**TASK DETAILS**
From the listing below, pull out every line where the string "left" appears.

※ ※ ※

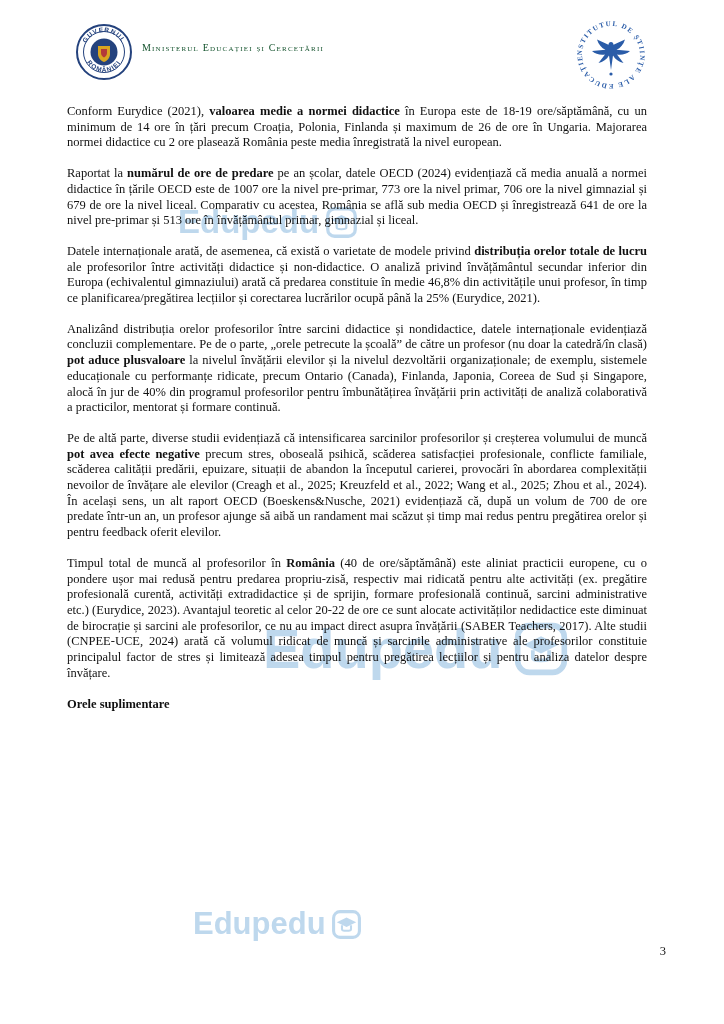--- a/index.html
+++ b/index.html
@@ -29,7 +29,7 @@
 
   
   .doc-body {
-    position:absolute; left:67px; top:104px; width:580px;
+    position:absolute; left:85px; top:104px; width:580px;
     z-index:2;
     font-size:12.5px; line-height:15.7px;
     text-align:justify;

※ ※ ※

**ANSWER SECTION**
-    position:absolute; left:67px; top:104px; width:580px;
+    position:absolute; left:85px; top:104px; width:580px;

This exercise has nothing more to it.